Next I got drawn down a big red-herring as I noticed messages in the logs when starting slapd:
Jun 13 12:01:32 arwen slapd[18004]: sql_select option missing
Jun 13 12:01:32 arwen slapd[18004]: auxpropfunc error no mechanism available
Jun 13 12:01:32 arwen slapd[18004]: auxpropfunc error invalid parameter supplied
Several sources claimed that this was to do with permission problems and SASL – but it turned out that it was completely unrelated to my actual problem and could be safely ignored. Again I wasted loads of time reading about SASL and chmodding files everywhere. I suppose it might become important were I ever to decide to actually use SASL with the directory.
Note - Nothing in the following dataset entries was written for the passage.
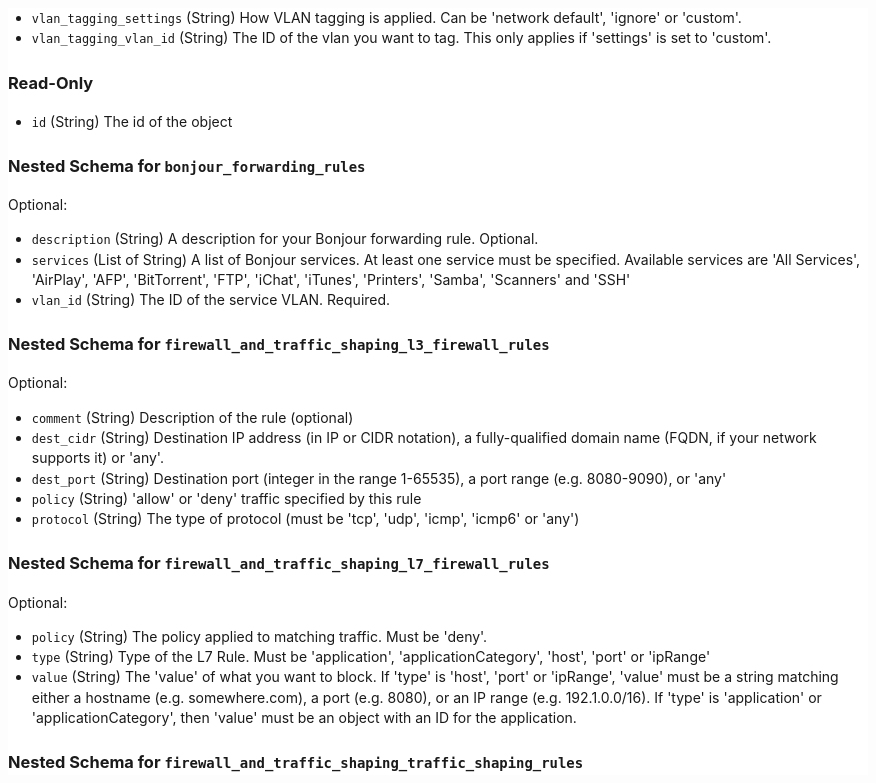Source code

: - `vlan_tagging_settings` (String) How VLAN tagging is applied. Can be 'network default', 'ignore' or 'custom'.
- `vlan_tagging_vlan_id` (String) The ID of the vlan you want to tag. This only applies if 'settings' is set to 'custom'.

### Read-Only

- `id` (String) The id of the object

<a id="nestedatt--bonjour_forwarding_rules"></a>
### Nested Schema for `bonjour_forwarding_rules`

Optional:

- `description` (String) A description for your Bonjour forwarding rule. Optional.
- `services` (List of String) A list of Bonjour services. At least one service must be specified. Available services are 'All Services', 'AirPlay', 'AFP', 'BitTorrent', 'FTP', 'iChat', 'iTunes', 'Printers', 'Samba', 'Scanners' and 'SSH'
- `vlan_id` (String) The ID of the service VLAN. Required.


<a id="nestedatt--firewall_and_traffic_shaping_l3_firewall_rules"></a>
### Nested Schema for `firewall_and_traffic_shaping_l3_firewall_rules`

Optional:

- `comment` (String) Description of the rule (optional)
- `dest_cidr` (String) Destination IP address (in IP or CIDR notation), a fully-qualified domain name (FQDN, if your network supports it) or 'any'.
- `dest_port` (String) Destination port (integer in the range 1-65535), a port range (e.g. 8080-9090), or 'any'
- `policy` (String) 'allow' or 'deny' traffic specified by this rule
- `protocol` (String) The type of protocol (must be 'tcp', 'udp', 'icmp', 'icmp6' or 'any')


<a id="nestedatt--firewall_and_traffic_shaping_l7_firewall_rules"></a>
### Nested Schema for `firewall_and_traffic_shaping_l7_firewall_rules`

Optional:

- `policy` (String) The policy applied to matching traffic. Must be 'deny'.
- `type` (String) Type of the L7 Rule. Must be 'application', 'applicationCategory', 'host', 'port' or 'ipRange'
- `value` (String) The 'value' of what you want to block. If 'type' is 'host', 'port' or 'ipRange', 'value' must be a string matching either a hostname (e.g. somewhere.com), a port (e.g. 8080), or an IP range (e.g. 192.1.0.0/16). If 'type' is 'application' or 'applicationCategory', then 'value' must be an object with an ID for the application.


<a id="nestedatt--firewall_and_traffic_shaping_traffic_shaping_rules"></a>
### Nested Schema for `firewall_and_traffic_shaping_traffic_shaping_rules`
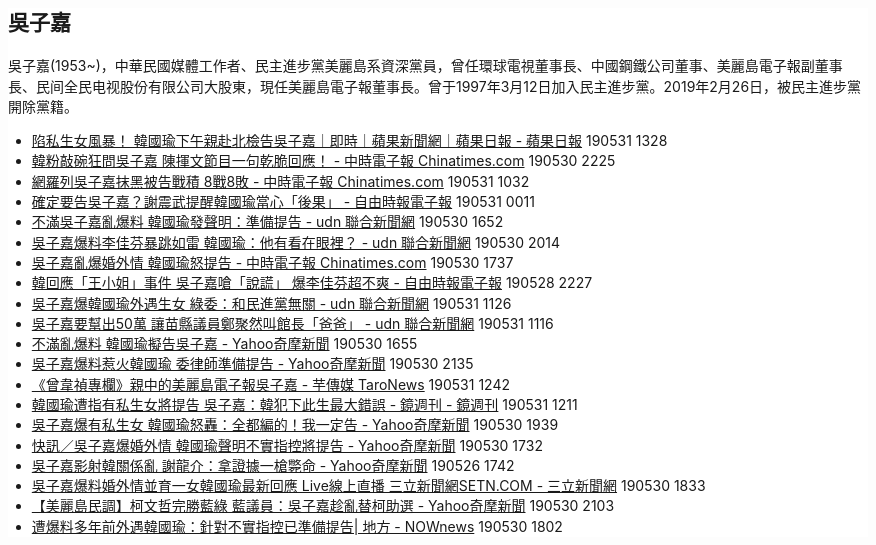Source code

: ## 吳子嘉

吳子嘉(1953~)，中華民國媒體工作者、民主進步黨美麗島系資深黨員，曾任環球電視董事長、中國鋼鐵公司董事、美麗島電子報副董事長、民间全民电视股份有限公司大股東，現任美麗島電子報董事長。曾于1997年3月12日加入民主進步黨。2019年2月26日，被民主進步黨開除黨籍。
- [陷私生女風暴！ 韓國瑜下午親赴北檢告吳子嘉｜即時｜蘋果新聞網｜蘋果日報 - 蘋果日報](https://tw.appledaily.com/new/realtime/20190531/1576068/ "陷私生女風暴！ 韓國瑜下午親赴北檢告吳子嘉｜即時｜蘋果新聞網｜蘋果日報 - 蘋果日報") 190531 1328
- [韓粉敲碗狂問吳子嘉 陳揮文節目一句乾脆回應！ - 中時電子報 Chinatimes.com](https://www.chinatimes.com/amp/realtimenews/20190530004704-260404 "韓粉敲碗狂問吳子嘉 陳揮文節目一句乾脆回應！ - 中時電子報 Chinatimes.com") 190530 2225
- [網羅列吳子嘉抹黑被告戰積 8戰8敗 - 中時電子報 Chinatimes.com](https://www.chinatimes.com/realtimenews/20190531001468-260407 "網羅列吳子嘉抹黑被告戰積 8戰8敗 - 中時電子報 Chinatimes.com") 190531 1032
- [確定要告吳子嘉？謝震武提醒韓國瑜當心「後果」 - 自由時報電子報](https://news.ltn.com.tw/news/politics/breakingnews/2807670 "確定要告吳子嘉？謝震武提醒韓國瑜當心「後果」 - 自由時報電子報") 190531 0011
- [不滿吳子嘉亂爆料 韓國瑜發聲明：準備提告 - udn 聯合新聞網](https://udn.com/news/story/6656/3843570 "不滿吳子嘉亂爆料 韓國瑜發聲明：準備提告 - udn 聯合新聞網") 190530 1652
- [吳子嘉爆料李佳芬暴跳如雷 韓國瑜：他有看在眼裡？ - udn 聯合新聞網](https://udn.com/news/story/6656/3843995 "吳子嘉爆料李佳芬暴跳如雷 韓國瑜：他有看在眼裡？ - udn 聯合新聞網") 190530 2014
- [吳子嘉亂爆婚外情 韓國瑜怒提告 - 中時電子報 Chinatimes.com](https://www.chinatimes.com/realtimenews/20190530003713-260407 "吳子嘉亂爆婚外情 韓國瑜怒提告 - 中時電子報 Chinatimes.com") 190530 1737
- [韓回應「王小姐」事件 吳子嘉嗆「說謊」 爆李佳芬超不爽 - 自由時報電子報](https://news.ltn.com.tw/news/politics/breakingnews/2804680 "韓回應「王小姐」事件 吳子嘉嗆「說謊」 爆李佳芬超不爽 - 自由時報電子報") 190528 2227
- [吳子嘉爆韓國瑜外遇生女 綠委：和民進黨無關 - udn 聯合新聞網](https://udn.com/news/story/6656/3844888?from=udn-ch1_breaknews-1-cate1-news "吳子嘉爆韓國瑜外遇生女 綠委：和民進黨無關 - udn 聯合新聞網") 190531 1126
- [吳子嘉要幫出50萬 讓苗縣議員鄭聚然叫館長「爸爸」 - udn 聯合新聞網](https://udn.com/news/story/7324/3844762 "吳子嘉要幫出50萬 讓苗縣議員鄭聚然叫館長「爸爸」 - udn 聯合新聞網") 190531 1116
- [不滿亂爆料 韓國瑜擬告吳子嘉 - Yahoo奇摩新聞](https://tw.news.yahoo.com/%E4%B8%8D%E6%BB%BF%E4%BA%82%E7%88%86%E6%96%99-%E9%9F%93%E5%9C%8B%E7%91%9C%E6%93%AC%E5%91%8A%E5%90%B3%E5%AD%90%E5%98%89-085549903.html "不滿亂爆料 韓國瑜擬告吳子嘉 - Yahoo奇摩新聞") 190530 1655
- [吳子嘉爆料惹火韓國瑜 委律師準備提告 - Yahoo奇摩新聞](https://tw.news.yahoo.com/%E5%90%B3%E5%AD%90%E5%98%89%E7%88%86%E6%96%99%E6%83%B9%E7%81%AB%E9%9F%93%E5%9C%8B%E7%91%9C-%E5%A7%94%E5%BE%8B%E5%B8%AB%E6%BA%96%E5%82%99%E6%8F%90%E5%91%8A-133500238.html "吳子嘉爆料惹火韓國瑜 委律師準備提告 - Yahoo奇摩新聞") 190530 2135
- [《曾韋禎專欄》親中的美麗島電子報吳子嘉 - 芋傳媒 TaroNews](https://taronews.tw/2019/05/31/358030/ "《曾韋禎專欄》親中的美麗島電子報吳子嘉 - 芋傳媒 TaroNews") 190531 1242
- [韓國瑜遭指有私生女將提告 吳子嘉：韓犯下此生最大錯誤 - 鏡週刊 - 鏡週刊](https://www.mirrormedia.mg/story/20190531inv003 "韓國瑜遭指有私生女將提告 吳子嘉：韓犯下此生最大錯誤 - 鏡週刊 - 鏡週刊") 190531 1211
- [吳子嘉爆有私生女 韓國瑜怒轟：全都編的！我一定告 - Yahoo奇摩新聞](https://tw.news.yahoo.com/%E5%90%B3%E5%AD%90%E5%98%89%E7%88%86%E6%9C%89%E7%A7%81%E7%94%9F%E5%A5%B3-%E9%9F%93%E5%9C%8B%E7%91%9C%E6%80%92%E8%BD%9F-%E5%85%A8%E9%83%BD%E4%BB%96%E7%B7%A8%E7%9A%84-%E6%88%91-%E5%AE%9A%E5%91%8A-111241650.html "吳子嘉爆有私生女 韓國瑜怒轟：全都編的！我一定告 - Yahoo奇摩新聞") 190530 1939
- [快訊／吳子嘉爆婚外情 韓國瑜聲明不實指控將提告 - Yahoo奇摩新聞](https://tw.news.yahoo.com/%E5%BF%AB%E8%A8%8A-%E5%90%B3%E5%AD%90%E5%98%89%E7%88%86%E5%A9%9A%E5%A4%96%E6%83%85-%E9%9F%93%E5%9C%8B%E7%91%9C%E8%81%B2%E6%98%8E%E4%B8%8D%E5%AF%A6%E6%8C%87%E6%8E%A7%E5%B0%87%E6%8F%90%E5%91%8A-093220266.html "快訊／吳子嘉爆婚外情 韓國瑜聲明不實指控將提告 - Yahoo奇摩新聞") 190530 1732
- [吳子嘉影射韓關係亂 謝龍介：拿證據一槍斃命 - Yahoo奇摩新聞](https://tw.news.yahoo.com/%E5%90%B3%E5%AD%90%E5%98%89%E5%BD%B1%E5%B0%84%E9%9F%93%E9%97%9C%E4%BF%82%E4%BA%82-%E8%AC%9D%E9%BE%8D%E4%BB%8B-%E6%8B%BF%E8%AD%89%E6%93%9A-%E6%A7%8D%E6%96%83%E5%91%BD-060711240.html "吳子嘉影射韓關係亂 謝龍介：拿證據一槍斃命 - Yahoo奇摩新聞") 190526 1742
- [吳子嘉爆料婚外情並育一女韓國瑜最新回應 Live線上直播 三立新聞網SETN.COM - 三立新聞網](https://live.setn.com/live/1770 "吳子嘉爆料婚外情並育一女韓國瑜最新回應 Live線上直播 三立新聞網SETN.COM - 三立新聞網") 190530 1833
- [【美麗島民調】柯文哲完勝藍綠 藍議員：吳子嘉趁亂替柯助選 - Yahoo奇摩新聞](https://tw.news.yahoo.com/%E7%BE%8E%E9%BA%97%E5%B3%B6%E6%B0%91%E8%AA%BF-%E6%9F%AF%E6%96%87%E5%93%B2%E5%AE%8C%E5%8B%9D%E8%97%8D%E7%B6%A0-%E8%97%8D%E8%AD%B0%E5%93%A1-%E5%90%B3%E5%AD%90%E5%98%89%E8%B6%81%E4%BA%82%E6%9B%BF%E6%9F%AF%E5%8A%A9%E9%81%B8-130300507.html "【美麗島民調】柯文哲完勝藍綠 藍議員：吳子嘉趁亂替柯助選 - Yahoo奇摩新聞") 190530 2103
- [遭爆料多年前外遇韓國瑜：針對不實指控已準備提告| 地方 - NOWnews](https://www.nownews.com/news/20190530/3415837/ "遭爆料多年前外遇韓國瑜：針對不實指控已準備提告| 地方 - NOWnews") 190530 1802
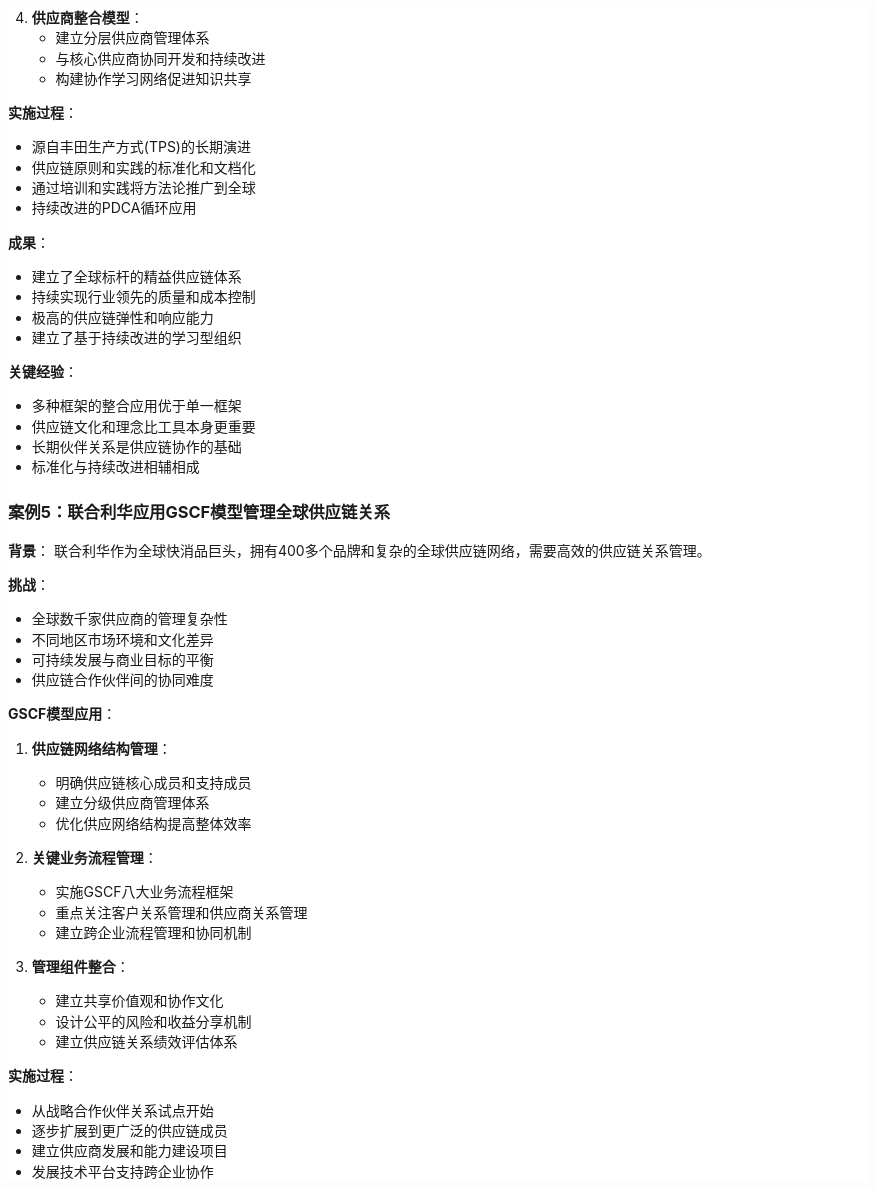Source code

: 4. **供应商整合模型**：
   - 建立分层供应商管理体系
   - 与核心供应商协同开发和持续改进
   - 构建协作学习网络促进知识共享

**实施过程**：
- 源自丰田生产方式(TPS)的长期演进
- 供应链原则和实践的标准化和文档化
- 通过培训和实践将方法论推广到全球
- 持续改进的PDCA循环应用

**成果**：
- 建立了全球标杆的精益供应链体系
- 持续实现行业领先的质量和成本控制
- 极高的供应链弹性和响应能力
- 建立了基于持续改进的学习型组织

**关键经验**：
- 多种框架的整合应用优于单一框架
- 供应链文化和理念比工具本身更重要
- 长期伙伴关系是供应链协作的基础
- 标准化与持续改进相辅相成

### 案例5：联合利华应用GSCF模型管理全球供应链关系

**背景**：
联合利华作为全球快消品巨头，拥有400多个品牌和复杂的全球供应链网络，需要高效的供应链关系管理。

**挑战**：
- 全球数千家供应商的管理复杂性
- 不同地区市场环境和文化差异
- 可持续发展与商业目标的平衡
- 供应链合作伙伴间的协同难度

**GSCF模型应用**：
1. **供应链网络结构管理**：
   - 明确供应链核心成员和支持成员
   - 建立分级供应商管理体系
   - 优化供应网络结构提高整体效率

2. **关键业务流程管理**：
   - 实施GSCF八大业务流程框架
   - 重点关注客户关系管理和供应商关系管理
   - 建立跨企业流程管理和协同机制

3. **管理组件整合**：
   - 建立共享价值观和协作文化
   - 设计公平的风险和收益分享机制
   - 建立供应链关系绩效评估体系

**实施过程**：
- 从战略合作伙伴关系试点开始
- 逐步扩展到更广泛的供应链成员
- 建立供应商发展和能力建设项目
- 发展技术平台支持跨企业协作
So where had my data gone? This morning while on a conference call I was idly noodling through the database files in /var/lib/ldap and noticed a directory called rpmorig which I hadn’t really been through. I looked and I saw and I suddenly realised that there were a lot more .bdb files in there than there were in the parent directory and that they were full of data. The penny dropped. yum had kindly backed up all my data into this directory and replaced the working files with fresh empty ones. I moved the rpmorig directory into the place of /var/lib/ldap, restarted slapd and behold EVERYTHING WORKS AGAIN.
I curse whoever put together that yum package.